[begin Rows]

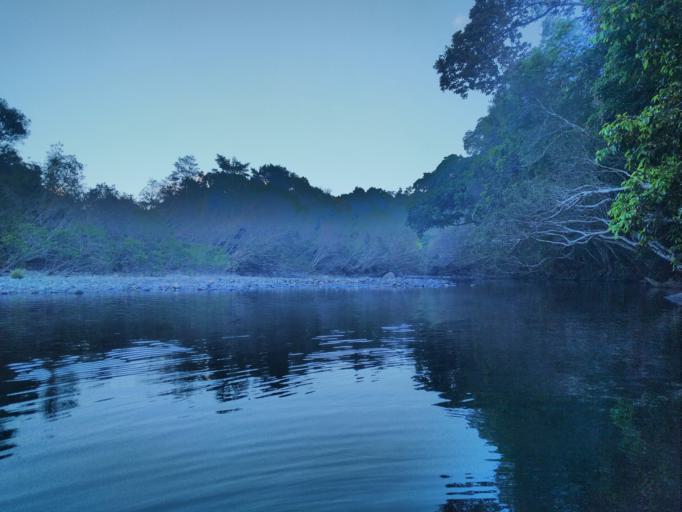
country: AU
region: Queensland
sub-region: Cairns
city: Woree
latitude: -17.2375
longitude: 145.7732
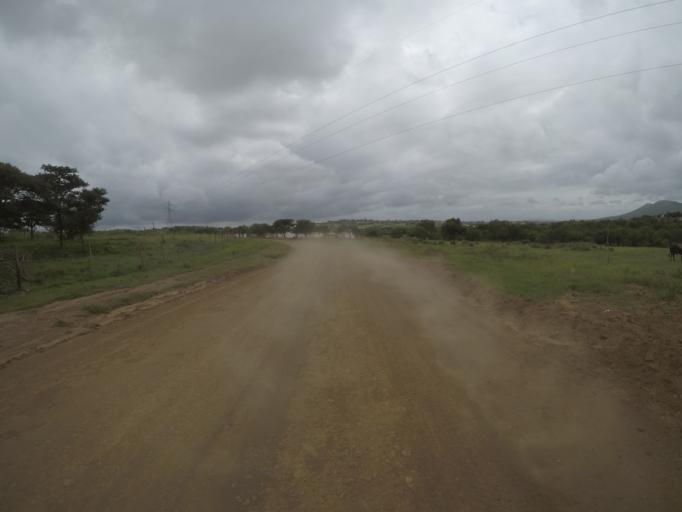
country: ZA
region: KwaZulu-Natal
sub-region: uThungulu District Municipality
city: Empangeni
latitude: -28.5931
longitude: 31.8409
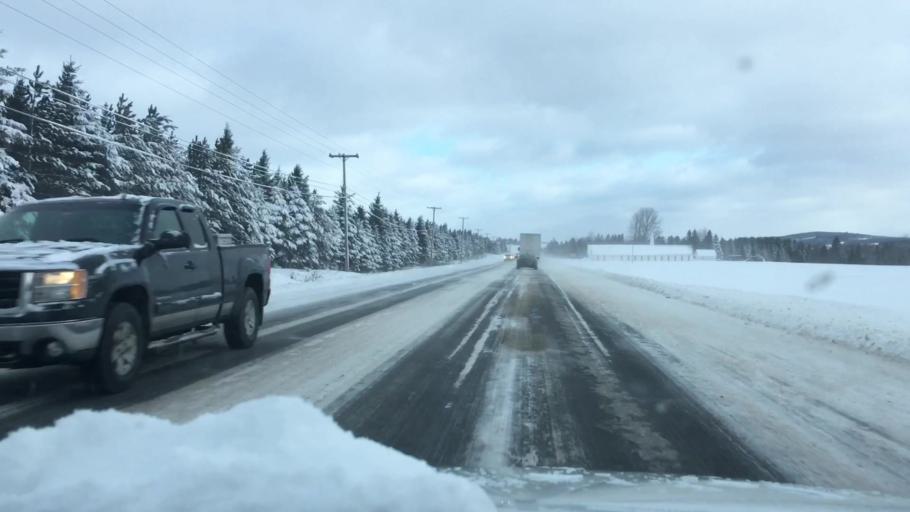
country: US
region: Maine
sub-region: Aroostook County
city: Presque Isle
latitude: 46.7333
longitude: -68.0006
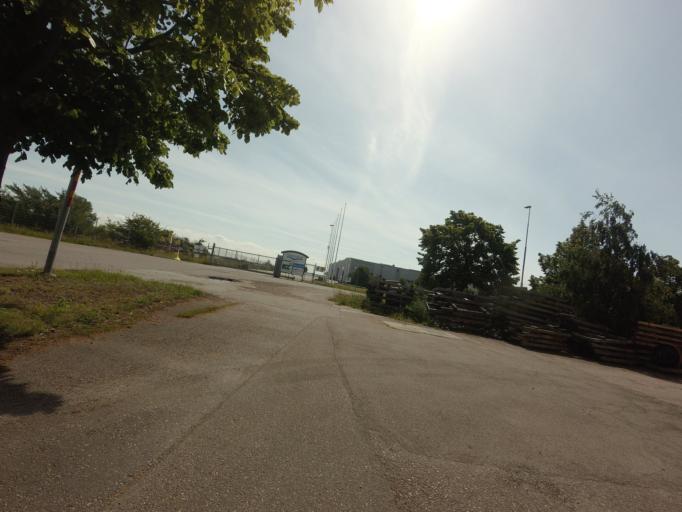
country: SE
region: Skane
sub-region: Landskrona
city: Landskrona
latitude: 55.8578
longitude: 12.8427
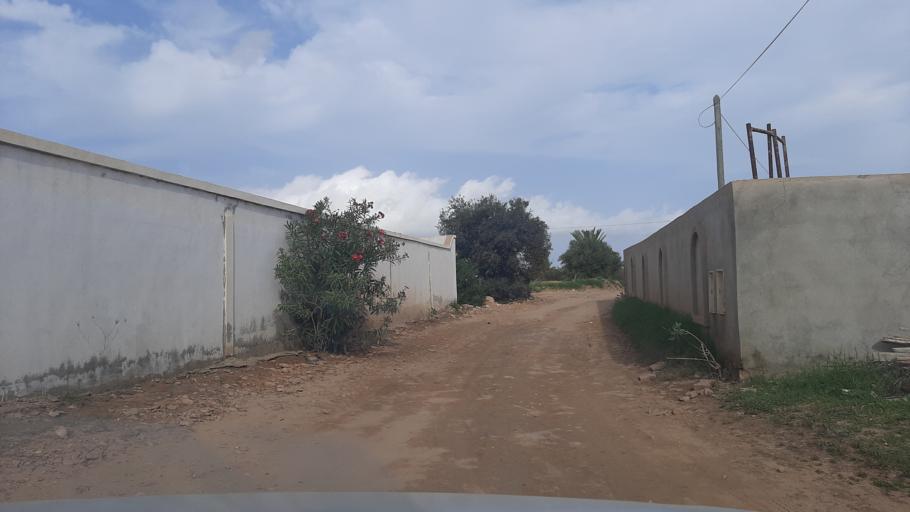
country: TN
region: Madanin
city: Midoun
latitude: 33.8069
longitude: 11.0238
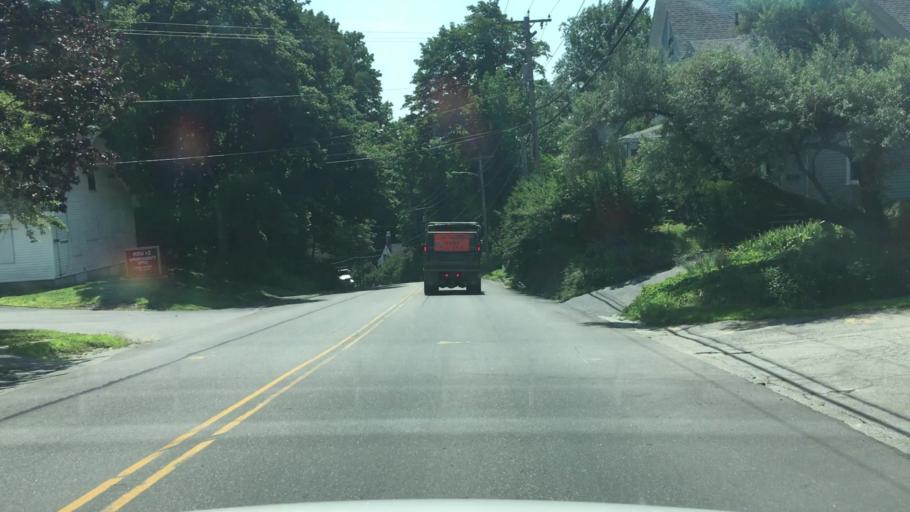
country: US
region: Maine
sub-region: Kennebec County
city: Hallowell
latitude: 44.2900
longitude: -69.7965
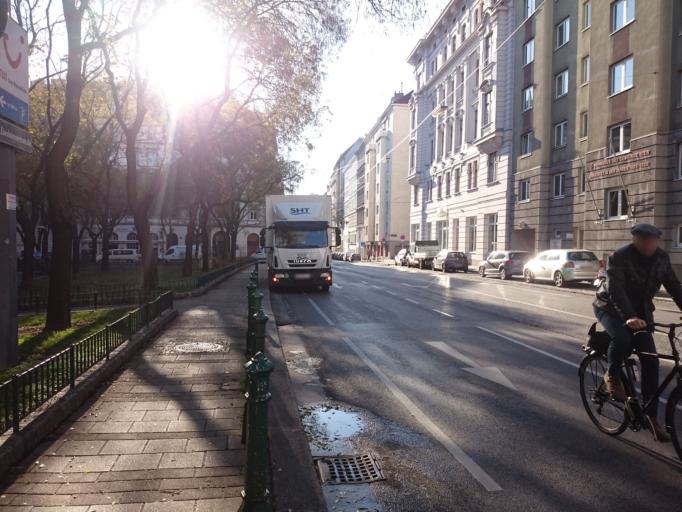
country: AT
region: Vienna
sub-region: Wien Stadt
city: Vienna
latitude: 48.2305
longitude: 16.3561
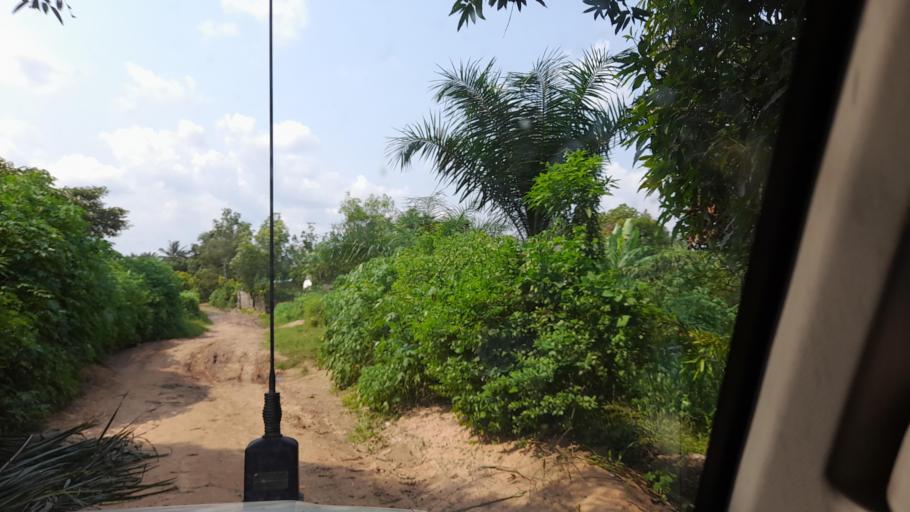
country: CD
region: Kasai-Occidental
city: Kananga
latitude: -5.9080
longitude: 22.4757
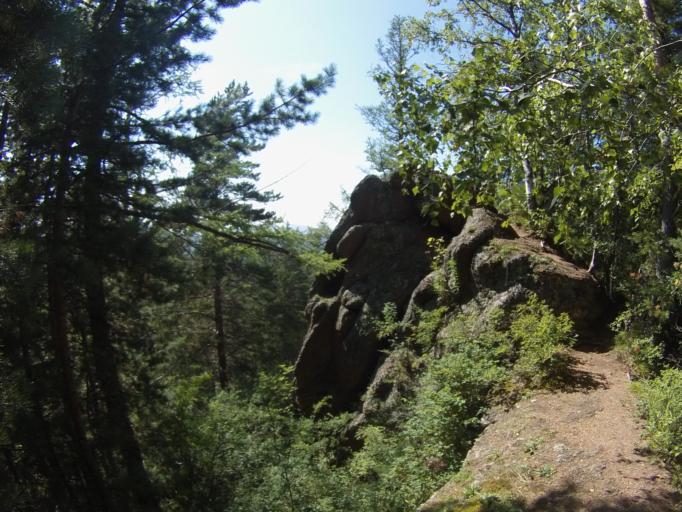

[end Rows]

Task instructions -
Rewrite all of the data above, changing every "latitude" to "lat" and keeping everything else the same. Leave the pictures out.

Complete output -
country: AU
region: Queensland
sub-region: Cairns
city: Woree
lat: -17.2375
longitude: 145.7732
country: ZA
region: KwaZulu-Natal
sub-region: uThungulu District Municipality
city: Empangeni
lat: -28.5931
longitude: 31.8409
country: US
region: Maine
sub-region: Aroostook County
city: Presque Isle
lat: 46.7333
longitude: -68.0006
country: SE
region: Skane
sub-region: Landskrona
city: Landskrona
lat: 55.8578
longitude: 12.8427
country: TN
region: Madanin
city: Midoun
lat: 33.8069
longitude: 11.0238
country: US
region: Maine
sub-region: Kennebec County
city: Hallowell
lat: 44.2900
longitude: -69.7965
country: AT
region: Vienna
sub-region: Wien Stadt
city: Vienna
lat: 48.2305
longitude: 16.3561
country: CD
region: Kasai-Occidental
city: Kananga
lat: -5.9080
longitude: 22.4757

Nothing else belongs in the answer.